- What to do:
Your answer should give again, exactly, the lines from the beginning of the entries below through the line containing "(fp_line (start -3.048". It must contain no pictures.

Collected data
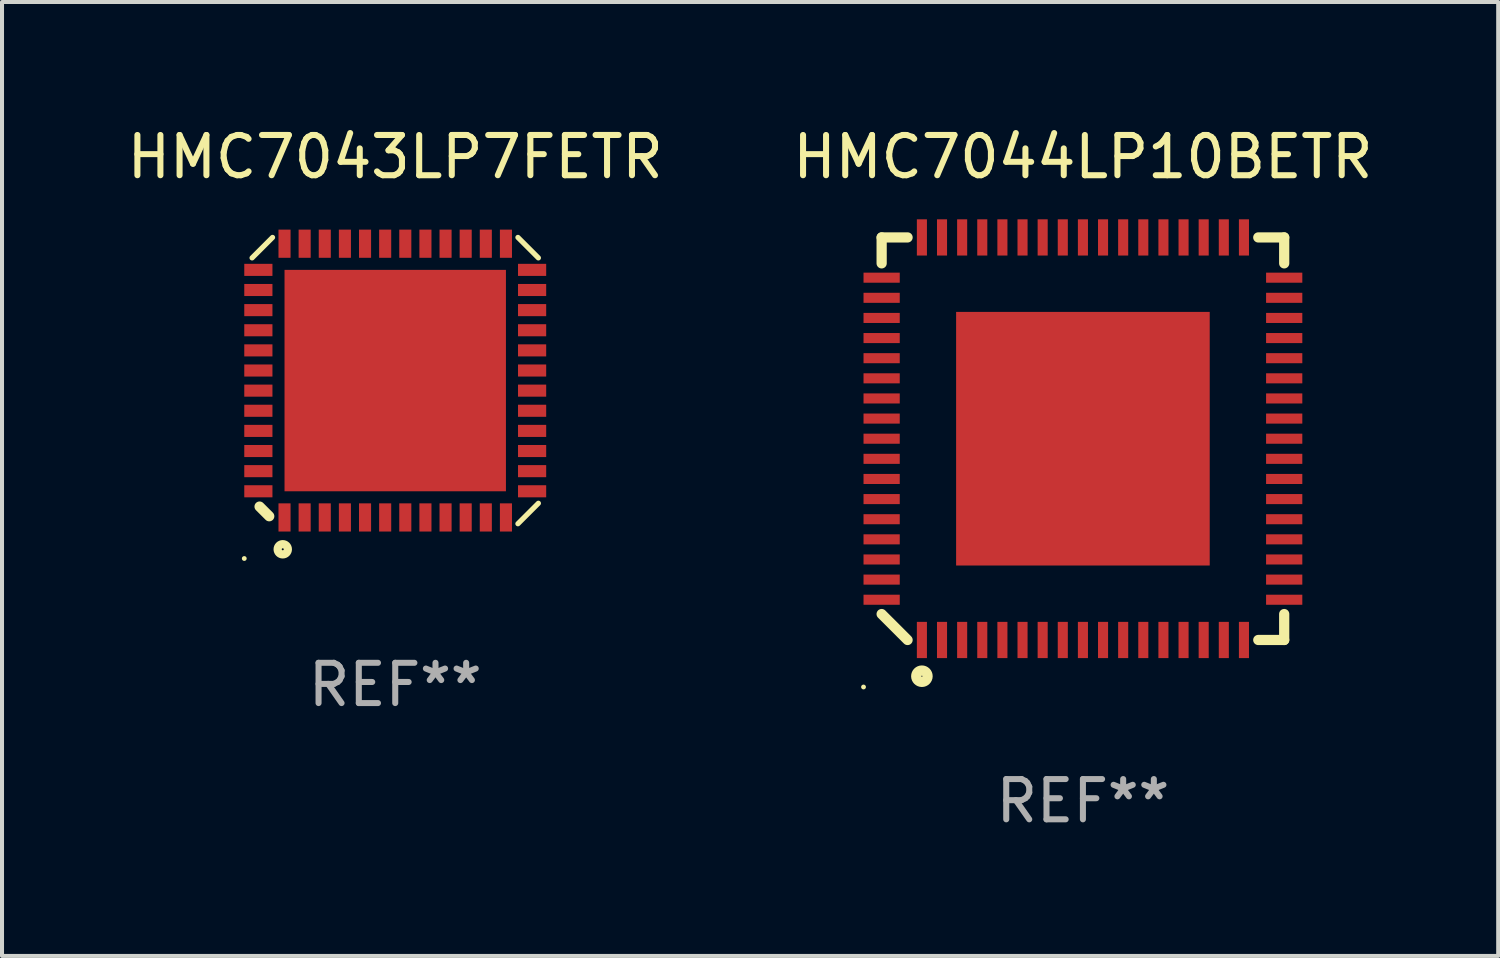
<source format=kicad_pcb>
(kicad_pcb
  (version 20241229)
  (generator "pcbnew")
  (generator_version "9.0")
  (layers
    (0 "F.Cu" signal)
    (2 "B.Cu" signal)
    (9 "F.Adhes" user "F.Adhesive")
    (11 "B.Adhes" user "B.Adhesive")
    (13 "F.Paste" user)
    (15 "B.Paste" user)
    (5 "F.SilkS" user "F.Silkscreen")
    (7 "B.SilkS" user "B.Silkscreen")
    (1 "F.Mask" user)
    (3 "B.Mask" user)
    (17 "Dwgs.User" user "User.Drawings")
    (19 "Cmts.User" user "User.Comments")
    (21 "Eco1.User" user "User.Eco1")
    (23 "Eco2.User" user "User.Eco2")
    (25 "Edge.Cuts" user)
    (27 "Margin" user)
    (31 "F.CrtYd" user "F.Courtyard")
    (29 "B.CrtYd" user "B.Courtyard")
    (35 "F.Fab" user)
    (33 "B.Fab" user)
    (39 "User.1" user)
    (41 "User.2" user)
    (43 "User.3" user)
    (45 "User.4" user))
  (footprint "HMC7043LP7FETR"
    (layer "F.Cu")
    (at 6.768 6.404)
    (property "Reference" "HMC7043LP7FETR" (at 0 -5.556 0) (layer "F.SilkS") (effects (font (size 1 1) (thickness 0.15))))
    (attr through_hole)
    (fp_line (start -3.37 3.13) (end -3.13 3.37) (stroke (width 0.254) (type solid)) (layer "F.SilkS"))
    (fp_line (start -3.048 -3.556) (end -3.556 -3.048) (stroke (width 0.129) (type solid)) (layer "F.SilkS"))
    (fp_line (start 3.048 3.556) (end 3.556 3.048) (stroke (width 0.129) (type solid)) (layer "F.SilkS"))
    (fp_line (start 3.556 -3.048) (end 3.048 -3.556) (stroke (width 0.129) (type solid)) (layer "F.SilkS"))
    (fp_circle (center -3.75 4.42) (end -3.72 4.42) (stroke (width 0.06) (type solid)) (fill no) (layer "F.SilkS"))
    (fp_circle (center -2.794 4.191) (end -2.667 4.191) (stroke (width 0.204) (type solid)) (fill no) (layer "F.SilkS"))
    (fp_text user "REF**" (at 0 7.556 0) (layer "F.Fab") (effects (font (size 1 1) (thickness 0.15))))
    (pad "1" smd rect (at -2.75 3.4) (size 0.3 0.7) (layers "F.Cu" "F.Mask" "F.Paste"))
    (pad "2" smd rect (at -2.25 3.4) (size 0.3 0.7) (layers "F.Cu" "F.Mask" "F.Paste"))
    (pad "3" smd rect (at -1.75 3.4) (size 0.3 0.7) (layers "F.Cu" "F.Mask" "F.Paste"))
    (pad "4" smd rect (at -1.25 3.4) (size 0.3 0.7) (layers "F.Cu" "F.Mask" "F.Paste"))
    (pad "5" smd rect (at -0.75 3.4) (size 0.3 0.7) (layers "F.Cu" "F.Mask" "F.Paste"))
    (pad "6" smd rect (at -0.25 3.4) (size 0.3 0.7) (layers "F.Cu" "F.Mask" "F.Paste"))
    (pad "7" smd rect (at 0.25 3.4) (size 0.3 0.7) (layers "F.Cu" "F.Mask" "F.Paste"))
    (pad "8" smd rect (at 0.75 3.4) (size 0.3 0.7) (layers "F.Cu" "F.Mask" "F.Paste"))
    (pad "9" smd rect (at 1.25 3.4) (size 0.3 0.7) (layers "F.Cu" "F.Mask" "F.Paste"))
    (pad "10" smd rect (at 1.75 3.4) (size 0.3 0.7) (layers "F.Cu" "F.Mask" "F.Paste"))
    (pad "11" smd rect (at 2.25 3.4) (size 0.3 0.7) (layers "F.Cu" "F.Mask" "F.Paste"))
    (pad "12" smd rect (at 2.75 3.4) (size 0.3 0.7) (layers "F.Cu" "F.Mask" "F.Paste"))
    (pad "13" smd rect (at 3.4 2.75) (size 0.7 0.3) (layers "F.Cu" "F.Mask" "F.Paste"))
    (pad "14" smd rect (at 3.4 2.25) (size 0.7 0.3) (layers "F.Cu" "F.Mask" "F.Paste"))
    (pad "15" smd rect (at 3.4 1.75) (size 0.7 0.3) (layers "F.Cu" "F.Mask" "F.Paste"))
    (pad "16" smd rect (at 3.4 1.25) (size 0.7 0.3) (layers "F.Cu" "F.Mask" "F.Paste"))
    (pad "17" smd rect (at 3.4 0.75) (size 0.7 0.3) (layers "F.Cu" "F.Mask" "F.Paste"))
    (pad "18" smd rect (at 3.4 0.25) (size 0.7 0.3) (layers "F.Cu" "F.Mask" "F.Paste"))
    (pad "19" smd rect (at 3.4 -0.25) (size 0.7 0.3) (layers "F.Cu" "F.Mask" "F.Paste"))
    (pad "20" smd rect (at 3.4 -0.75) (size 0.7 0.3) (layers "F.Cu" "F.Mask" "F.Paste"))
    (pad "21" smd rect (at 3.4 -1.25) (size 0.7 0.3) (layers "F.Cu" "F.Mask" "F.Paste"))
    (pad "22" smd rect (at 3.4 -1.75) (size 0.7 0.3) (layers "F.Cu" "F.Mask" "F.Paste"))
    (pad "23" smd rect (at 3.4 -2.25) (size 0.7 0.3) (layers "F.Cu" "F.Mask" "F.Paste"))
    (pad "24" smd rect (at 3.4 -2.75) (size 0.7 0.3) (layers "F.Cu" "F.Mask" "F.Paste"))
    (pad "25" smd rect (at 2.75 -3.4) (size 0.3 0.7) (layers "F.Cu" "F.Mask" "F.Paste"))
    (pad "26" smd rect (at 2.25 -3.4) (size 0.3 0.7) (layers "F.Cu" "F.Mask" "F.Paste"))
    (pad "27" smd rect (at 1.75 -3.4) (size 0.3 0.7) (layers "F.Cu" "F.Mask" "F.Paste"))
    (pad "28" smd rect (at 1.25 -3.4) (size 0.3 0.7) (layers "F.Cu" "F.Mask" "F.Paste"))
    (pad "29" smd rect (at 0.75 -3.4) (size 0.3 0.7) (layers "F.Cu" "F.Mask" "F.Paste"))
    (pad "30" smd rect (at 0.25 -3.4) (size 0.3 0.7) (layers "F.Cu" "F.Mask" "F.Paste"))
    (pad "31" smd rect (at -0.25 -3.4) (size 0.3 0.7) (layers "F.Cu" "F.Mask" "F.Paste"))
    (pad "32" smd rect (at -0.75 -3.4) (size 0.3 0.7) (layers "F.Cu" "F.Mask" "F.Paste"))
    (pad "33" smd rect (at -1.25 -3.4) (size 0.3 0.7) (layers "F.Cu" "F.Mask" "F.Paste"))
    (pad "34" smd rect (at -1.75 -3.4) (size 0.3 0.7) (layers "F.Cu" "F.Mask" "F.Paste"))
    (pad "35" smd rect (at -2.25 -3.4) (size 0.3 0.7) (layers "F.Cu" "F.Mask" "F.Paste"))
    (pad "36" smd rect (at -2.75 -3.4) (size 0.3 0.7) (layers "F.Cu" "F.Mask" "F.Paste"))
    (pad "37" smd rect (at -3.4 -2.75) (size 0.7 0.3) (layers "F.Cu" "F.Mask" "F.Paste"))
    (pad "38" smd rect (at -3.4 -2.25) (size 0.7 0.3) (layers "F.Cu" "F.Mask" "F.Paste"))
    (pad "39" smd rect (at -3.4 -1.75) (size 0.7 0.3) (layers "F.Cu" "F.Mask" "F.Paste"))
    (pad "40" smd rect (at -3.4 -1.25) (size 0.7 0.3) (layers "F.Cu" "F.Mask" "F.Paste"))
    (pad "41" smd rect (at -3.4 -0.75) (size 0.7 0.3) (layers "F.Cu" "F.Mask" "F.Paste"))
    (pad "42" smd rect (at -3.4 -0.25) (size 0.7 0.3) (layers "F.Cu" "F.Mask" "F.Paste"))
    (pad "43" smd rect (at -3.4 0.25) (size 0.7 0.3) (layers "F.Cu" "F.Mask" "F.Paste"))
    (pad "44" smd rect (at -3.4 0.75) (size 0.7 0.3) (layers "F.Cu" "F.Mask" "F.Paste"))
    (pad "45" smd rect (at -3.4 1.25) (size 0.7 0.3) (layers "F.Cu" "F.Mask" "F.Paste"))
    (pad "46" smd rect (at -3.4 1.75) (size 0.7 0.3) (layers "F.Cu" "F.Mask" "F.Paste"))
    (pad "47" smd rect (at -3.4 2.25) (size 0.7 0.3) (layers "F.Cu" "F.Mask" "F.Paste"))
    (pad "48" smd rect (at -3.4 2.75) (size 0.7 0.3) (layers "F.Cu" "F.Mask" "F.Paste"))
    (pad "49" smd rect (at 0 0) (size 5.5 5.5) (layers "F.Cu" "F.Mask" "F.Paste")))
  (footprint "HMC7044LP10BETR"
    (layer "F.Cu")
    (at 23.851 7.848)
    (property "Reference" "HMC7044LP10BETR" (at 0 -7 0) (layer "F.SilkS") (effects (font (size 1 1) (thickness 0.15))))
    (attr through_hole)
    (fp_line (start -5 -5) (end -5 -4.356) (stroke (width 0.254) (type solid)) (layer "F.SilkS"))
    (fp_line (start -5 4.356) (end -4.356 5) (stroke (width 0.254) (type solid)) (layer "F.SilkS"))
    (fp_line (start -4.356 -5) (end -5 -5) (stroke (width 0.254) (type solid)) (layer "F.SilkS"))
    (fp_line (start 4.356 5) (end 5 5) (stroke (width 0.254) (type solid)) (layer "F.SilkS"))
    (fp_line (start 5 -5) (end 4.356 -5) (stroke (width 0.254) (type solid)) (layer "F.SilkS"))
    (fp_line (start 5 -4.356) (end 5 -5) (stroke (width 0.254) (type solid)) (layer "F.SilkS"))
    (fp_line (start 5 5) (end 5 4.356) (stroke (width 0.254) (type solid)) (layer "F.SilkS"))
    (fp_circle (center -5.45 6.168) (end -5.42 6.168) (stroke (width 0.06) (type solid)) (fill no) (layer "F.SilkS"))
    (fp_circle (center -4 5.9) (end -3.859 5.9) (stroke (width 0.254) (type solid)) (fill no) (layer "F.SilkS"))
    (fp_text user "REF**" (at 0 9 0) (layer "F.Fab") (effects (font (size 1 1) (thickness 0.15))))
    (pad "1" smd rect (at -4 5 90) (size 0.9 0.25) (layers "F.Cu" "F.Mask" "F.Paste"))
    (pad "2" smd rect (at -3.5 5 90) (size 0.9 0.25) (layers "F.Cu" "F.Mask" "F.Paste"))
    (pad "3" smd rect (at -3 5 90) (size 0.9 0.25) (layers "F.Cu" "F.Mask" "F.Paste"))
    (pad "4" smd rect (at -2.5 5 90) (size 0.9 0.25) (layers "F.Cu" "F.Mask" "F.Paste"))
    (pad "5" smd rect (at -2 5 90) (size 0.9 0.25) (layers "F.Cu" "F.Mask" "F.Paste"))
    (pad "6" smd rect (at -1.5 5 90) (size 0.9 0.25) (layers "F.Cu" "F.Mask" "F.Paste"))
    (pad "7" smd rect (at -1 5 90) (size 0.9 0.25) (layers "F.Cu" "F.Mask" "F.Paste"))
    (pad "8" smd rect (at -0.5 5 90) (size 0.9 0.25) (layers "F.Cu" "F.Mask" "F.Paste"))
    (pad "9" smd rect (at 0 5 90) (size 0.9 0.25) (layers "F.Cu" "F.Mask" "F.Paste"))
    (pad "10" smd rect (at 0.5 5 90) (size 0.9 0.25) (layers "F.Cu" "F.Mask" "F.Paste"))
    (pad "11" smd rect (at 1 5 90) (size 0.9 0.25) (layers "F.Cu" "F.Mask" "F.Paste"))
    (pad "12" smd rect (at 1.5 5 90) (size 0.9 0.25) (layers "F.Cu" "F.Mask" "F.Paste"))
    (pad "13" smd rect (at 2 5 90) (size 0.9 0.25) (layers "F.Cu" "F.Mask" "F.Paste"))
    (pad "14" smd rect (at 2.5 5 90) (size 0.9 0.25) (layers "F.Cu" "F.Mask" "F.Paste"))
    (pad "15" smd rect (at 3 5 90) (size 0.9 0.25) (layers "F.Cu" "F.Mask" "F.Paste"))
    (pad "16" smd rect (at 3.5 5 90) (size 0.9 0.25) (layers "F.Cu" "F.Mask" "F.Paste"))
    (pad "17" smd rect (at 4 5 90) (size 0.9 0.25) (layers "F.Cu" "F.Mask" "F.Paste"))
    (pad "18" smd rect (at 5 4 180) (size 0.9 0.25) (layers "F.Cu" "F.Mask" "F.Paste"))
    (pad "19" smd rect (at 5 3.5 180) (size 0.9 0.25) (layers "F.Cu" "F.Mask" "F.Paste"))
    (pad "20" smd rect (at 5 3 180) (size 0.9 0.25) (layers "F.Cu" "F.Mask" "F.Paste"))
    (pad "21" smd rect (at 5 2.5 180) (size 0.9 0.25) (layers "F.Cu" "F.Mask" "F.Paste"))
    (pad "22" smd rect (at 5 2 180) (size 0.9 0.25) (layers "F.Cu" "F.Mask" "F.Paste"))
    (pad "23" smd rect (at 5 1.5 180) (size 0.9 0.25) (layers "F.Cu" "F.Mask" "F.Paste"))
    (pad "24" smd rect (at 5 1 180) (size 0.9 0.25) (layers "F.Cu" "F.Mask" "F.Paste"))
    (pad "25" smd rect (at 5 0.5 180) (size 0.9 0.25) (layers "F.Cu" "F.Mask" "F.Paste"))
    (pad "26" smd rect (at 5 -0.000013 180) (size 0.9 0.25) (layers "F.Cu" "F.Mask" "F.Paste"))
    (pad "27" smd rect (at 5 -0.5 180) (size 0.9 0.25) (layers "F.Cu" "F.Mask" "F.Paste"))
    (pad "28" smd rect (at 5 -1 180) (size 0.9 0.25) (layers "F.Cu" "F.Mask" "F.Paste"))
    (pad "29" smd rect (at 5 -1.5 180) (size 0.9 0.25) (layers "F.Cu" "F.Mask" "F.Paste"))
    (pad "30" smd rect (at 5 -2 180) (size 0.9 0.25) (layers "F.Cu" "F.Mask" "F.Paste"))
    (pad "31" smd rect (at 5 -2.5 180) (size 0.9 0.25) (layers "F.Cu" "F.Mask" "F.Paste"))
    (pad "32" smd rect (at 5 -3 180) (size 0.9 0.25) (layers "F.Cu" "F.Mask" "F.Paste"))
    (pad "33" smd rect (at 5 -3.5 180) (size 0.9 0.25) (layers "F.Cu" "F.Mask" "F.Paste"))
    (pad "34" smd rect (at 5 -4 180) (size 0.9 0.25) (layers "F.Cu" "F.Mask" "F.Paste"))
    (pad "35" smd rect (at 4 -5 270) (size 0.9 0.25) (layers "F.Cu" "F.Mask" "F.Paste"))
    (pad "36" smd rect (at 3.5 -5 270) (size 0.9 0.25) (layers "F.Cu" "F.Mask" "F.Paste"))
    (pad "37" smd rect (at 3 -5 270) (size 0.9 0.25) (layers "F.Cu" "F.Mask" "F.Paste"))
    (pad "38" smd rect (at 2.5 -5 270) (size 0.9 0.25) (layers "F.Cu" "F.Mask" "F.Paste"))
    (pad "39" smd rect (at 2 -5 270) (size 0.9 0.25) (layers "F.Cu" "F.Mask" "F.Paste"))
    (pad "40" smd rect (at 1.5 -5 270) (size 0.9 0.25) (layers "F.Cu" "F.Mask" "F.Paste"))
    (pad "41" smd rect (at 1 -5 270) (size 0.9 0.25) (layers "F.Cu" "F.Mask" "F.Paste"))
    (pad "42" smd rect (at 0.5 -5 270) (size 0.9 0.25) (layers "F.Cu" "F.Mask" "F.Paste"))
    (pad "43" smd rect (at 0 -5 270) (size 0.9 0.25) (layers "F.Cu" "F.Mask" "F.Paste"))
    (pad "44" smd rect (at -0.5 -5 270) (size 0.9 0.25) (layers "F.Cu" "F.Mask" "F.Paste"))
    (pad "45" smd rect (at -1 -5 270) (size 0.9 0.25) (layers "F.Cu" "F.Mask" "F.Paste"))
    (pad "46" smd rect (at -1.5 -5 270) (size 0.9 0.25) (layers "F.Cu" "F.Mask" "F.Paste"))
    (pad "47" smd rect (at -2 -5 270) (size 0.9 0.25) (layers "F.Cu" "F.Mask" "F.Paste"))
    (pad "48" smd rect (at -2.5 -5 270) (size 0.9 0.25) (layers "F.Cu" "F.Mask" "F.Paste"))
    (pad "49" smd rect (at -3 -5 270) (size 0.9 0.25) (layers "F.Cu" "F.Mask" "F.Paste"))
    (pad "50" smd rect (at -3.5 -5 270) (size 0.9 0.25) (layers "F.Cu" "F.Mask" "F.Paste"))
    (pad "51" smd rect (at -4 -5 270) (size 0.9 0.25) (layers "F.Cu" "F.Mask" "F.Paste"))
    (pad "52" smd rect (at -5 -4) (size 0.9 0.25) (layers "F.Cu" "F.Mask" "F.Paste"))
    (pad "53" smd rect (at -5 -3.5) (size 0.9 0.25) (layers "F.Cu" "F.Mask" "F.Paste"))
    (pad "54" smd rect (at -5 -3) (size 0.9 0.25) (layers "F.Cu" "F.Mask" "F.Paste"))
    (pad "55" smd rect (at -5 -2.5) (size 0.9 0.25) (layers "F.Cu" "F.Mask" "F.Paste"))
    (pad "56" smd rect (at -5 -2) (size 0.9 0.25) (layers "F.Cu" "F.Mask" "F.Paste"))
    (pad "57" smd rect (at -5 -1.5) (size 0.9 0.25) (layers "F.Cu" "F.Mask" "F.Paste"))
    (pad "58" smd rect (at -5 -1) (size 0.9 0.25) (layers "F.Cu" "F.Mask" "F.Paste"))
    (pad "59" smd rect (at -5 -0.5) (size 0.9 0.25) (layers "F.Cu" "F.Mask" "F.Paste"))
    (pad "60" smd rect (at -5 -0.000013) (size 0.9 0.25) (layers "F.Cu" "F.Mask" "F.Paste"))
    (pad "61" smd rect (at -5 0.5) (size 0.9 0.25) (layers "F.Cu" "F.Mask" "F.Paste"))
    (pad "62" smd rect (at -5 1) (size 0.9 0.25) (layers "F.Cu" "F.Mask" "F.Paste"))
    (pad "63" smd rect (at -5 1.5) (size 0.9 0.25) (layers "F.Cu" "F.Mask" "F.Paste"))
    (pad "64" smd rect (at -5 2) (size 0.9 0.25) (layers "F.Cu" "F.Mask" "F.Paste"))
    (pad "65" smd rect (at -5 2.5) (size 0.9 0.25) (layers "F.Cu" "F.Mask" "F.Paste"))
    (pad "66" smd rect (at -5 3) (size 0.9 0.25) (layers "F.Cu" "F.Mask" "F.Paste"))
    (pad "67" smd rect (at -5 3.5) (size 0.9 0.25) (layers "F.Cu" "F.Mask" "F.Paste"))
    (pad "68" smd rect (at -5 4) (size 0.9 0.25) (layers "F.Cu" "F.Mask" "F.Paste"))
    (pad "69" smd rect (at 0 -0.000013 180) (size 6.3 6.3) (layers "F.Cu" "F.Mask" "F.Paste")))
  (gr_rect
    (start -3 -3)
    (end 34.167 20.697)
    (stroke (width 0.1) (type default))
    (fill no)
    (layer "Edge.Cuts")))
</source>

- Expected output:
<source format=kicad_pcb>
(kicad_pcb
  (version 20241229)
  (generator "pcbnew")
  (generator_version "9.0")
  (layers
    (0 "F.Cu" signal)
    (2 "B.Cu" signal)
    (9 "F.Adhes" user "F.Adhesive")
    (11 "B.Adhes" user "B.Adhesive")
    (13 "F.Paste" user)
    (15 "B.Paste" user)
    (5 "F.SilkS" user "F.Silkscreen")
    (7 "B.SilkS" user "B.Silkscreen")
    (1 "F.Mask" user)
    (3 "B.Mask" user)
    (17 "Dwgs.User" user "User.Drawings")
    (19 "Cmts.User" user "User.Comments")
    (21 "Eco1.User" user "User.Eco1")
    (23 "Eco2.User" user "User.Eco2")
    (25 "Edge.Cuts" user)
    (27 "Margin" user)
    (31 "F.CrtYd" user "F.Courtyard")
    (29 "B.CrtYd" user "B.Courtyard")
    (35 "F.Fab" user)
    (33 "B.Fab" user)
    (39 "User.1" user)
    (41 "User.2" user)
    (43 "User.3" user)
    (45 "User.4" user))
  (footprint "HMC7043LP7FETR"
    (layer "F.Cu")
    (at 6.768 6.404)
    (property "Reference" "HMC7043LP7FETR" (at 0 -5.556 0) (layer "F.SilkS") (effects (font (size 1 1) (thickness 0.15))))
    (attr through_hole)
    (fp_line (start -3.37 3.13) (end -3.13 3.37) (stroke (width 0.254) (type solid)) (layer "F.SilkS"))
    (fp_line (start -3.048 -3.556) (end -3.556 -3.048) (stroke (width 0.129) (type solid)) (layer "F.SilkS"))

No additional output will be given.